January 23rd, 2006


Reggae izakaya

The best food I've eaten this week has been in reggae izakayas. A reggae izakaya is simply a drinking and eating joint where they play reggae. For some reason, the presence of reggae is an excellent indicator of good food. It's also, if you like reggae as much as I do, an indicator of good sounds.

At Sasurai in Sangenjaya last Wednesday the chef wore a dread hat and played a streaming Live365 station (it might have been Right On Scales or Zion Radio), and last last night at Tennoji they were playing a tape of Reggae Timebox, a dancehall compilation put together by Japanese sound crew Mighty Crown.

As an interesting (but not terribly deep) BBC radio documentary on the Japanese dancehall phenomenon explained when it was broadcast in late 2004 (you can listen to it online here), "Japan is going mad crazy about reggae right now".

Sammy T, one of the Mighty Crown DJs (he's Japanese, but of Chinese origin, and has the Jamaican patois down pat) owns Raggachina, a dub plates store in Yokohama Chinatown. Nori, who works there, tries to explain the appeal of reggae in the documentary by linking it to Japan's Shinto festivals: "In Japan we have matsuri festival, with big drums going boom boom," he says. "The sound of that drum is connected to this reggae music."

It isn't the lyrics turning the Japanese on. Like me, they don't understand much of what's being said. It's textural. "The music is very straight, positive... half the people just vibing out to the rhythm," Nori says. One of the few actual Jamaicans in the Japanese reggae scene, Shandy Eye, agrees: "Japanese don't know roots rock reggae message now, just vibration," he says.

"Japan is known for absorbing musical influences and making them its own," explains Dan Greenbaum, music editor of Metropolis magazine.
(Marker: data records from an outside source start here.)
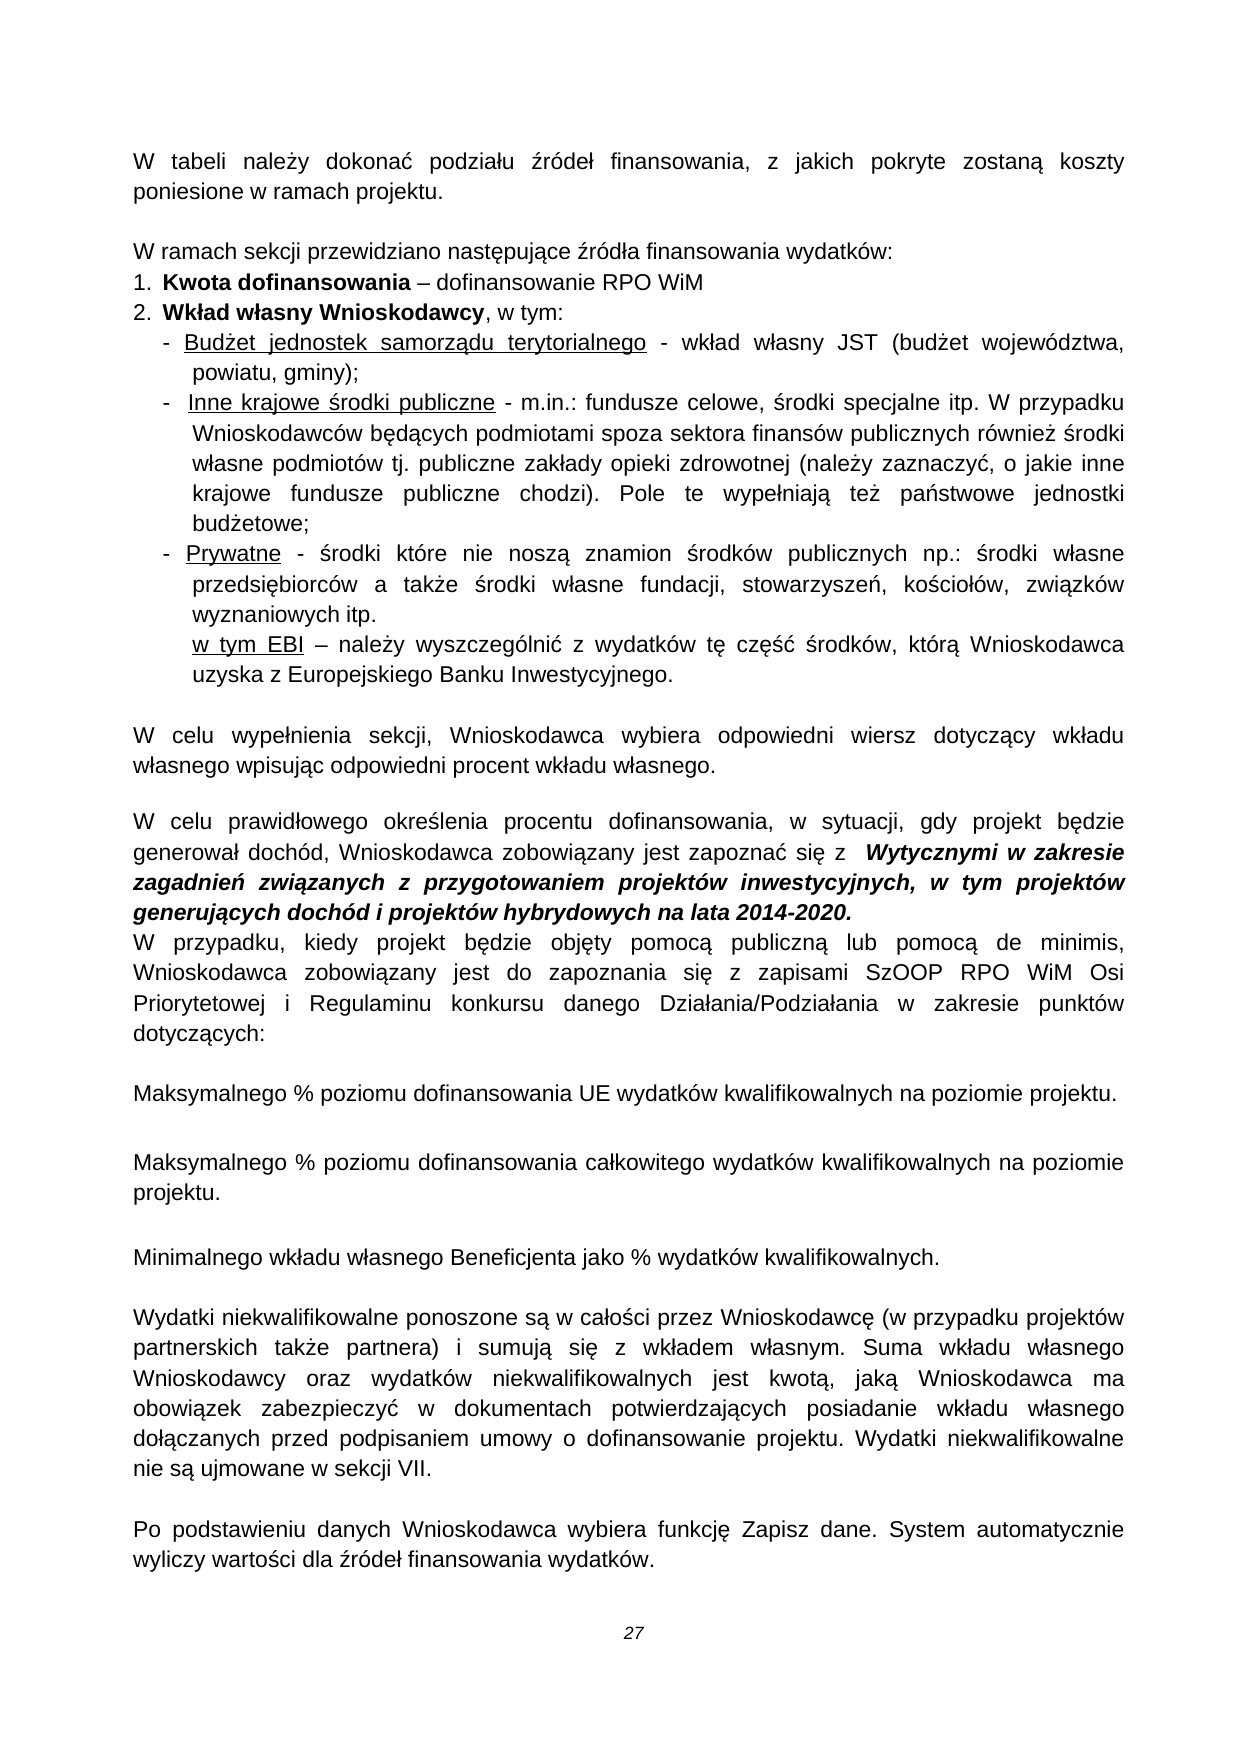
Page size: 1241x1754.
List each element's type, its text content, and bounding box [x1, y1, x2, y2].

text Minimalnego wkładu własnego Beneficjenta jako % wydatków kwalifikowalnych. [133, 1244, 1125, 1270]
text W ramach sekcji przewidziano następujące źródła finansowania wydatków: [133, 238, 1125, 264]
text - Prywatne - środki które nie noszą znamion środków publicznych np.: środki własne przedsiębiorców a także środki własne fundacji, stowarzyszeń, kościołów, związków wyznaniowych itp. [162, 540, 1125, 627]
text W przypadku, kiedy projekt będzie objęty pomocą publiczną lub pomocą de minimis, Wnioskodawca zobowiązany jest do zapoznania się z zapisami SzOOP RPO WiM Osi Priorytetowej i Regulaminu konkursu danego Działania/Podziałania w zakresie punktów dotyczących: [133, 929, 1125, 1046]
text w tym EBI – należy wyszczególnić z wydatków tę część środków, którą Wnioskodawca uzyska z Europejskiego Banku Inwestycyjnego. [192, 631, 1125, 687]
text Maksymalnego % poziomu dofinansowania UE wydatków kwalifikowalnych na poziomie projektu. [133, 1080, 1125, 1107]
text Wydatki niekwalifikowalne ponoszone są w całości przez Wnioskodawcę (w przypadku projektów partnerskich także partnera) i sumują się z wkładem własnym. Suma wkładu własnego Wnioskodawcy oraz wydatków niekwalifikowalnych jest kwotą, jaką Wnioskodawca ma obowiązek zabezpieczyć w dokumentach potwierdzających posiadanie wkładu własnego dołączanych przed podpisaniem umowy o dofinansowanie projektu. Wydatki niekwalifikowalne nie są ujmowane w sekcji VII. [133, 1304, 1125, 1482]
text Po podstawieniu danych Wnioskodawca wybiera funkcję Zapisz dane. System automatycznie wyliczy wartości dla źródeł finansowania wydatków. [133, 1516, 1125, 1572]
text - Inne krajowe środki publiczne - m.in.: fundusze celowe, środki specjalne itp. W przypadku Wnioskodawców będących podmiotami spoza sektora finansów publicznych również środki własne podmiotów tj. publiczne zakłady opieki zdrowotnej (należy zaznaczyć, o jakie inne krajowe fundusze publiczne chodzi). Pole te wypełniają też państwowe jednostki budżetowe; [162, 389, 1125, 536]
text - Budżet jednostek samorządu terytorialnego - wkład własny JST (budżet województwa, powiatu, gminy); [162, 329, 1125, 385]
text W celu wypełnienia sekcji, Wnioskodawca wybiera odpowiedni wiersz dotyczący wkładu własnego wpisując odpowiedni procent wkładu własnego. [133, 722, 1125, 778]
text W celu prawidłowego określenia procentu dofinansowania, w sytuacji, gdy projekt będzie generował dochód, Wnioskodawca zobowiązany jest zapoznać się z Wytycznymi w zakresie zagadnień związanych z przygotowaniem projektów inwestycyjnych, w tym projektów generujących dochód i projektów hybrydowych na lata 2014-2020. [133, 808, 1125, 925]
list Wkład własny Wnioskodawcy, w tym: [133, 299, 1125, 325]
text Maksymalnego % poziomu dofinansowania całkowitego wydatków kwalifikowalnych na poziomie projektu. [133, 1149, 1125, 1206]
text W tabeli należy dokonać podziału źródeł finansowania, z jakich pokryte zostaną koszty poniesione w ramach projektu. [133, 148, 1125, 204]
list Kwota dofinansowania – dofinansowanie RPO WiM [133, 268, 1125, 295]
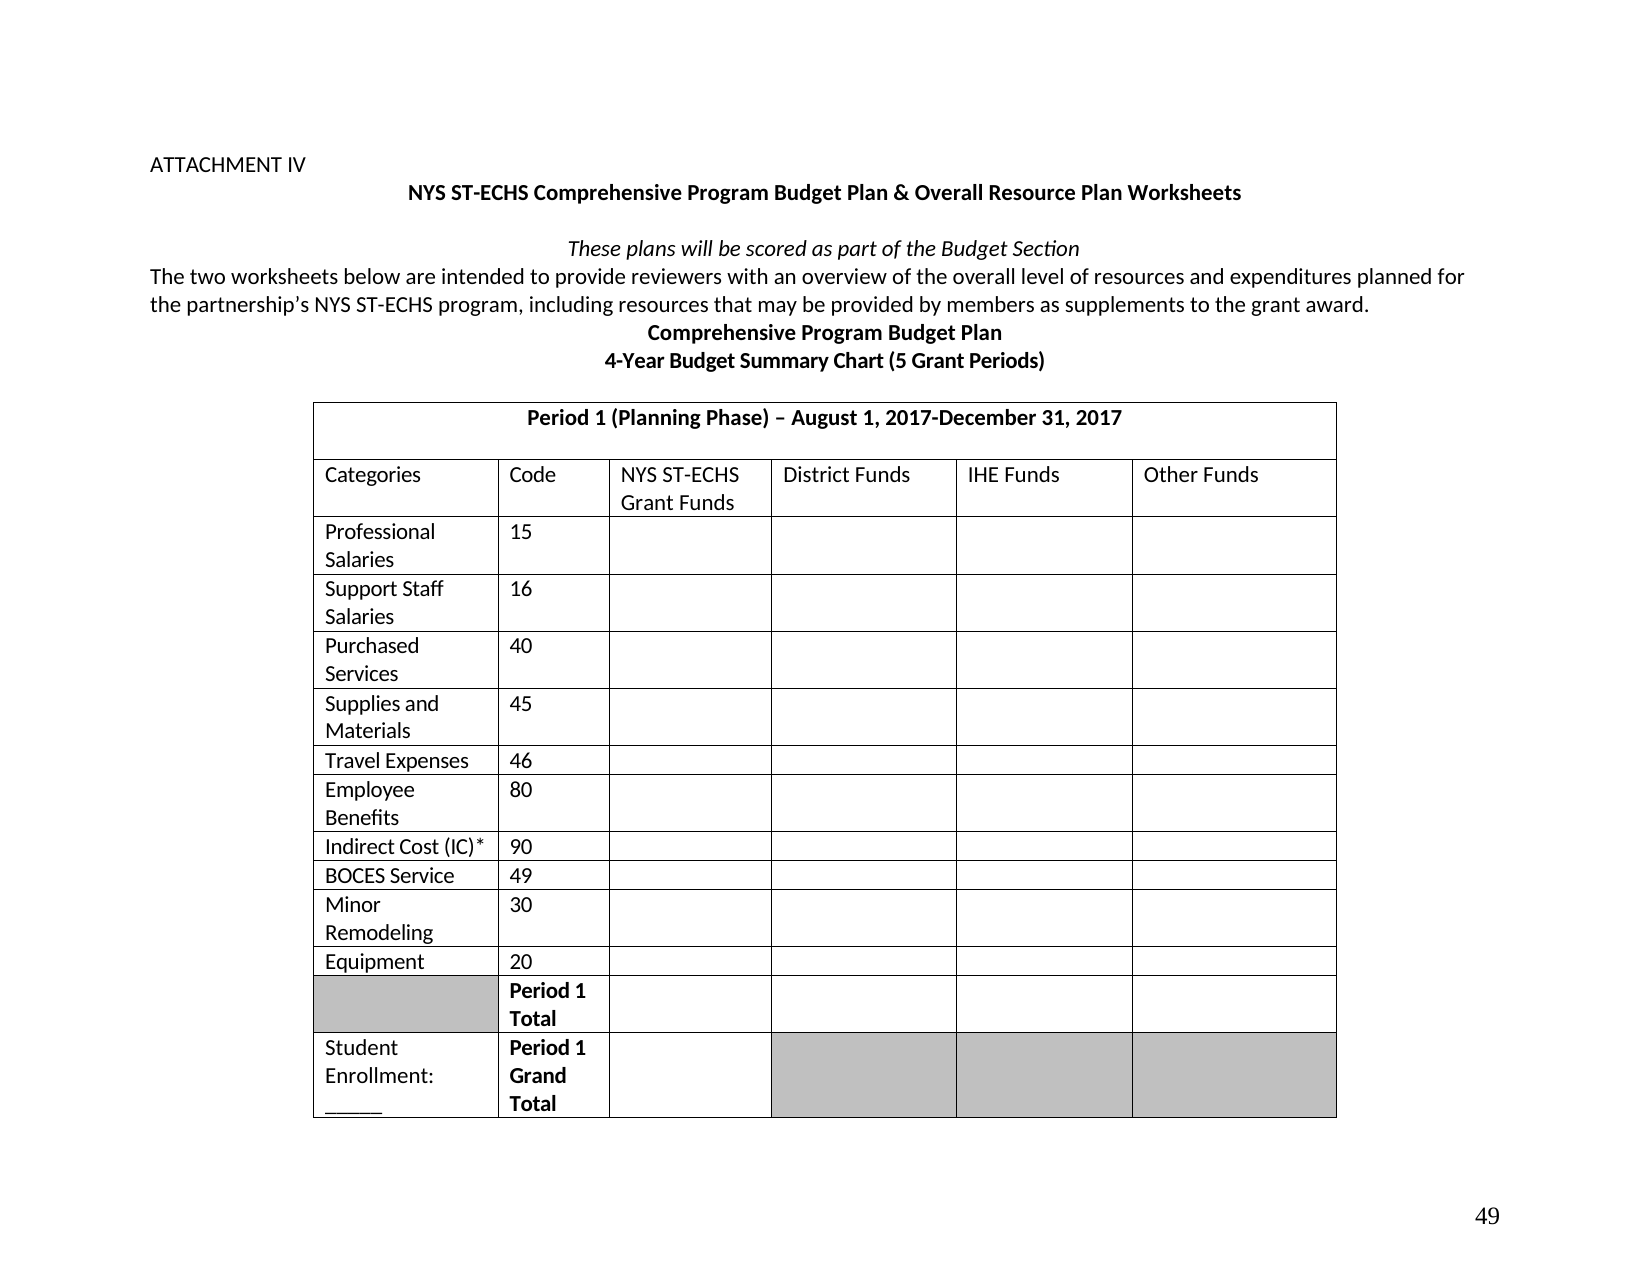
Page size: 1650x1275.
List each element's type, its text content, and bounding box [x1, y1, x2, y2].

table_cell 46 [499, 746, 609, 774]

Perhaps that means reading explicitly Japanese meanings into the things they import (as well as stripping out alien metaphysics; are there any actual Japanese Rastafarians amongst the "fashion rastas" you see in every hip youth area?).

The peaceful feel of reggae certainly works with Shinto, as does its natural vibe. And maybe, for an overstressed culture, reggae is the ideal music to unwind with. Hisae tells me she thinks the reggae phenomenon in Japan relates to the Slow Life movement, and I can buy that. Ganja certainly slows you down and makes you feel irie.

Kyoto DJ Rotten Ranks sees another parallel. "Osaka people same like Jamaican, hot people," he says, adding for good measure "Tokyo is like New York City, Kyoto is like Kingston City."

But of course you know the real reason for the Japafarian thing, don't you? I mean, it's obvious, really. In Haile Sellasie the Rastafarians had an emperor they considered divine and immortal, and worshipped as a god in human form. Bingo!